You see evidence that paste reads every other block of text from seq's output while tr reads the other ones.

With zsh, it gets the outer stdin (unless it's a terminal and the shell is not interactive in which case it's redirected from /dev/null like in cmd &). ksh (where it originated), zsh and bash are the only Bourne-like shells with support for process substitution AFAIK.

In echo "bla" | bar < <(foo), note that bar's stdin will be the pipe fed by the output of foo. That's well defined behaviour. In that case, it appears that foo's stdin is the pipe fed by echo in all of ksh, zsh and bash.

If you want to have a consistent behaviour across all three shells and be future-proof since the behaviour might change as it's not documented, I'd write it:

echo bla | { bar <(foo); }

To be sure foo's stdin is also the pipe from echo (I can't see why you'd want to do that though). Or:

echo bla | bar <(foo < /dev/null)

To make sure foo does not read from the pipe from echo. Or:

{ echo bla | bar 3<&- <(foo <&3); } 3<&0

To have foo's stdin the outer stdin like in current versions of zsh.

  • "In that case, foo's stdin is the pipe fed by echo in all of ksh, zsh and bash." You've tested this by hand just now, or is it somewhere documented? – etam1024 Sep 05 '14 at 09:02
  • Does "in the first case" in the first line refer to | foo | bar or | bar <(foo)? – Volker Siegel Sep 09 '14 at 21:03
4

echo "bla" | foo | bar: The output of echo "bla" is redirected to foo, whose output is redirected to bar.

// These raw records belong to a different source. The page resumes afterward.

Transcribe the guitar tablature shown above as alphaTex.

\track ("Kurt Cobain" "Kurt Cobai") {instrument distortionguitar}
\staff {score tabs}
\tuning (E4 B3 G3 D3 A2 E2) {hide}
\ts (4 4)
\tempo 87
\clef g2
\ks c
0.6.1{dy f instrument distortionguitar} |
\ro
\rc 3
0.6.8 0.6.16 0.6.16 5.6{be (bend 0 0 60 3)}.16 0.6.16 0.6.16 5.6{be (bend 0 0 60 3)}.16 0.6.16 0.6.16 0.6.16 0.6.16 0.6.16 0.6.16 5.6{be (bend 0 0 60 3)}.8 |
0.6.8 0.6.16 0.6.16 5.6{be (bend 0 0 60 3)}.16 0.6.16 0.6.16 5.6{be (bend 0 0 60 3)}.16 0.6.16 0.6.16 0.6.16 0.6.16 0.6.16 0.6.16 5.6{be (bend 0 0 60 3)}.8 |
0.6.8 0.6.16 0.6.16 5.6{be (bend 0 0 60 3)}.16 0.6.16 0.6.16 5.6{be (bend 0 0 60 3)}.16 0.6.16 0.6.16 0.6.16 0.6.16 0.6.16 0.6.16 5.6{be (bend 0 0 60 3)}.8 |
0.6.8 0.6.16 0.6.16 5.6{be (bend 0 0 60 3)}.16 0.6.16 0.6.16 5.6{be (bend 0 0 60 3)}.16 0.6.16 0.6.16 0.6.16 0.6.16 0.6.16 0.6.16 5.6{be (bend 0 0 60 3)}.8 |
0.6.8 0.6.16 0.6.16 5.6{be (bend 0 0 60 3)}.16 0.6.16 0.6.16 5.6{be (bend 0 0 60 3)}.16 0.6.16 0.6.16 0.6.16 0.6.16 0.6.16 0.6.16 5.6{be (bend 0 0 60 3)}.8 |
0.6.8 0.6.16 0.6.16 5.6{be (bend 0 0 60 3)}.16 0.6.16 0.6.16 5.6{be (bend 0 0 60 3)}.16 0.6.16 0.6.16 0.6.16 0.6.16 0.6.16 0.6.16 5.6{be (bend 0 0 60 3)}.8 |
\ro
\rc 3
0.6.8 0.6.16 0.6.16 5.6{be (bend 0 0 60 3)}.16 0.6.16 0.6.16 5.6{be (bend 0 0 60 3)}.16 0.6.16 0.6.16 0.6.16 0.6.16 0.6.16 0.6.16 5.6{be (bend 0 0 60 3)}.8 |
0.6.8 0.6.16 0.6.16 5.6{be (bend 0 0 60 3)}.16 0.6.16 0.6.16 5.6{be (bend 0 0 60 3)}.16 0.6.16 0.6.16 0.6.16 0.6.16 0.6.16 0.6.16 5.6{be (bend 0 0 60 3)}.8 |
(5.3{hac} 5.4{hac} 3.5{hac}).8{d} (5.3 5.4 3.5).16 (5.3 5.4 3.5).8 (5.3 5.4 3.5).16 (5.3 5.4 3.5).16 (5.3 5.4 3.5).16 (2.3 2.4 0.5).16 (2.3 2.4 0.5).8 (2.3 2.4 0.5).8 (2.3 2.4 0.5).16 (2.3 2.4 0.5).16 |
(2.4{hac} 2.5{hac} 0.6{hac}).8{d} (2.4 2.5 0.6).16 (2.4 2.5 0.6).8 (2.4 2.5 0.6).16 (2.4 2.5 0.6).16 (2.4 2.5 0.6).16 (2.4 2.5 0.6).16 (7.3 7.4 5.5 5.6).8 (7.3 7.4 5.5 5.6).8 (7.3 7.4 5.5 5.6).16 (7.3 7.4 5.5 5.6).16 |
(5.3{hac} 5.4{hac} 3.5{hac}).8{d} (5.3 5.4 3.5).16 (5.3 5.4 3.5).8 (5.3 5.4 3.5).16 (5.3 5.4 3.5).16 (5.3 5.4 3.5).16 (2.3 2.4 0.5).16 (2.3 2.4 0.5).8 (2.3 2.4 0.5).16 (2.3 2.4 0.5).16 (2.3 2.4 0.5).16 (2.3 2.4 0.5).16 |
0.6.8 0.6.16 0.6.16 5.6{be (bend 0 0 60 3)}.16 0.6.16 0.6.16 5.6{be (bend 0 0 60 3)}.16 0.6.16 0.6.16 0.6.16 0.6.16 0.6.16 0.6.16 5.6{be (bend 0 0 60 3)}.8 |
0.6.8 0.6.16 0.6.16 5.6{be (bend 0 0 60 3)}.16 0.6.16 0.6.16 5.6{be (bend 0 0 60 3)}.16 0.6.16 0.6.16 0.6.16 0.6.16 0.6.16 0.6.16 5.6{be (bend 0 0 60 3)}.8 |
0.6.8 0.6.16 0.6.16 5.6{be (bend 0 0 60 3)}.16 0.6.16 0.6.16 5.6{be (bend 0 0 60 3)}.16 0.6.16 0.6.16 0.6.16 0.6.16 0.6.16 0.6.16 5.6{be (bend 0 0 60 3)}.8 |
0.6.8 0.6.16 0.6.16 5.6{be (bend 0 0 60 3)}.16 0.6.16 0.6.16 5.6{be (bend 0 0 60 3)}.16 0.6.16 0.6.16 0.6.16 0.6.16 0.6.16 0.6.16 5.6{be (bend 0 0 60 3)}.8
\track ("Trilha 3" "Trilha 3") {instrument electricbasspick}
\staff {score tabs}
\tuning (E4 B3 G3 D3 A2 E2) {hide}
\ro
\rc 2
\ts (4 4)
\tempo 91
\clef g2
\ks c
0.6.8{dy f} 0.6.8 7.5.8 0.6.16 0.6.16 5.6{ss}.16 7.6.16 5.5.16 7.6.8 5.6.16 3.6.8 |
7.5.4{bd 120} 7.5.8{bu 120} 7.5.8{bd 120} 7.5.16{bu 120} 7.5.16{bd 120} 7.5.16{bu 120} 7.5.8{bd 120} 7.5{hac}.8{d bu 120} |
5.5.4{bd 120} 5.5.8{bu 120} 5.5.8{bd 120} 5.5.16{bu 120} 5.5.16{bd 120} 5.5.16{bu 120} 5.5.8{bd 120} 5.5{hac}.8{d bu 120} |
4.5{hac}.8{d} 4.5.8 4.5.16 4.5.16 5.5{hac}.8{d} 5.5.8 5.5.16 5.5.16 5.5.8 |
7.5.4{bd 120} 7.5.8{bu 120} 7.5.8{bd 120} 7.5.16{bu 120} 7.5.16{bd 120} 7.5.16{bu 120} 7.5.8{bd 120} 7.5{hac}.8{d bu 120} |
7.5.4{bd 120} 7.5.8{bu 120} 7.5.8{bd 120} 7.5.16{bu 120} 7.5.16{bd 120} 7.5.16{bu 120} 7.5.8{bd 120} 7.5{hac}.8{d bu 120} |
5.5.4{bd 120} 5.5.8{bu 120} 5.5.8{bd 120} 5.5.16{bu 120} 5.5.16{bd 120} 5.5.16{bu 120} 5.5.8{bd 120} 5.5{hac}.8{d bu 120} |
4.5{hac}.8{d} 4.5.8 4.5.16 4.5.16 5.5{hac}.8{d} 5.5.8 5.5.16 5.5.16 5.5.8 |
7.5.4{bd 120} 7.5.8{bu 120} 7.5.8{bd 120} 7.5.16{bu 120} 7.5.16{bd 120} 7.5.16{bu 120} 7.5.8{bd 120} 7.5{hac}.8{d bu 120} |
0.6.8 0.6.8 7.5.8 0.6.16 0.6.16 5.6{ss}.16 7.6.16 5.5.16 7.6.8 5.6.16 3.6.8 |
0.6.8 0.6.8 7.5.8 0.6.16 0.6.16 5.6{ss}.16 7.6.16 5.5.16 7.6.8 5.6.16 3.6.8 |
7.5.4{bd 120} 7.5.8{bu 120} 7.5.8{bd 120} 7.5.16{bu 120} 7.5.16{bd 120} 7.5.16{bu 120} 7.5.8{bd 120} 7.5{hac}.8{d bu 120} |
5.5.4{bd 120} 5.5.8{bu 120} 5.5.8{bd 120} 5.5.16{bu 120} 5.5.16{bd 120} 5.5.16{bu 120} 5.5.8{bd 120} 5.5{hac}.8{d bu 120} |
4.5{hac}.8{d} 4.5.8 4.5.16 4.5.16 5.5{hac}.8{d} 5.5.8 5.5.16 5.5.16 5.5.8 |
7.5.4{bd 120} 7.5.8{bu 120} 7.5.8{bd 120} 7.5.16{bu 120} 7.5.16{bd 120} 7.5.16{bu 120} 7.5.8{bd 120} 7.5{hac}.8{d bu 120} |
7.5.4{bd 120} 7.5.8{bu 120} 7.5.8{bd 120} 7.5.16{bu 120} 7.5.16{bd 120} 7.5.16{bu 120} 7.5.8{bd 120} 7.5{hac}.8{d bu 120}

echo "bla" | bar <(foo): That one pipes the output of echo "bla" to bar. But bar is executed with an argument. The argument is the path to the file descritor, where the output of foo will be sent to. This argument behaves like a file that contains the output of foo. So, that's not the same.

echo "bla" | bar < <(foo): One may assume that the output of echo "bla" should be sent to bar and the whole statement is equivalent to the first one. But, that's not correct. The following happens: Because the input redirection < is performed after the pipe (|), it overwrites it. So echo "bla" is not piped to bar. Instead the output of foo is redirected as standard input to bar. To clear this out see the following command and output:

$ echo "bla" | cat < <(echo "foo")
foo

As you see echo "bla" is superseded by echo "foo".

Now see this command:

$ echo "bar" | cat < <(awk '{printf "%s and foo", $0}')
bar and foo

So echo "bar" is piped to awk, which reads stdin and adds the string and foo to the output. This output is piped to cat.